Julia automatically promotes types in many cases and in particular you
have to watch out for temporary non-rigorous values. For example
`2(π*(Arb(ℯ)))`

is okay, but not `2π*Arb(ℯ)`

```
julia> 2(π*(Arb(ℯ)))
[17.079468445347134130927101739093148990069777071530229923759202260358457222314 +/- 9.19e-76]
julia> 2π*Arb(ℯ)
[17.079468445347133465140073658536286170170195258393831755094914544308087031794 +/- 7.93e-76]
julia> Arblib.overlaps(2(π*(Arb(ℯ))), 2π*Arb(ℯ))
false
```

### Non-rigorous approximations

In many cases this is obvious, for example Julias built in methods for solving linear systems will not produce rigorous results.
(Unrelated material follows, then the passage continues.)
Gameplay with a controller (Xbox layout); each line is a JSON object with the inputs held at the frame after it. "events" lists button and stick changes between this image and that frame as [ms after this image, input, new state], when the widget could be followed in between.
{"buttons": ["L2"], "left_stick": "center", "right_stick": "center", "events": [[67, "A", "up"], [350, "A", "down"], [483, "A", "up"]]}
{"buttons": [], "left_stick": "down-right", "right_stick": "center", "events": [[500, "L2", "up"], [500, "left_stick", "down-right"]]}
TODO: Come up with more examples

### Implementation details

In some cases the implementation in Julia implicitly makes certain
assumptions to improve performance and this can lead to issues. For
example the `maximum`

method in Julia checks for `NaN`

results (on
which is short fuses) using `x == x`

, which works for most numerical
types but not for `Arb`

(`x == x`

is only true if the radius is zero).
See https://github.com/JuliaLang/julia/issues/36287 for some more
details. Arblib implements its own `maximum`

method which gives
rigorous results, but it only covers the case
`maximum(AbstractFloat{Arb})`

.

```
julia> f = i -> Arb((i, i + 1));
julia> A = f.(0:1000);
julia> maximum(A)
[1.00e+3 +/- 1.01]
julia> maximum(A, dims = 1)
1-element Array{Arb,1}:
[+/- 1.01]
julia> maximum(f, 0:1000)
[+/- 1.01]
```

These types of problems are the hardest to find since they are not
clear from the documentation but you have to read the implementation,
`@which`

and `@less`

are your friends in these cases.

## Example

Here is the naive sine compuation example form the Arb documentation in Julia:

```
using Arblib
function sin_naive!(res::Arb, x::Arb)
s, t, u = zero(x), zero(x), zero(x)
tol = one(x)
Arblib.mul_2exp!(tol, tol, -precision(tol))
k = 0
while true
Arblib.pow!(t, x, UInt(2k + 1))
Arblib.fac!(u, UInt(2k + 1))
Arblib.div!(t, t, u)
Arblib.abs!(u, t)
if u ≤ tol
Arblib.add_error!(s, u)
break
end
if iseven(k)
Arblib.add!(s, s, t)
else
Arblib.sub!(s, s, t)
end
k += 1
end
Arblib.set!(res, s)
end
let prec = 64
while true
x = Arb("2016.1"; prec = prec)
y = zero(x)
y = sin_naive!(y, x)
print("Using $(lpad(prec, 5)) bits, sin(x) = ")
println(Arblib.string_nice(y, 10))
y < zero(y) && break
prec *= 2
end
end
```

## Special functions

Arblib extends the methods from
SpecialFunctions.jl
with versions from Arb. In some cases the Arb version is more general
than the version in SpecialFunctions, for example `ellipk`

is not
implemented for complex arguments in SpecialFunctions but it is in
Arb. We refer to the Arb documentation for details about the
Arb-versions.

Some methods from SpecialFunctions are however not implemented in Arb and does are not extended, these are mostly scaled version of methods. Arb does however implement many special functions that are not in SpecialFunction and at the moment there is no user friendly interface for most of them.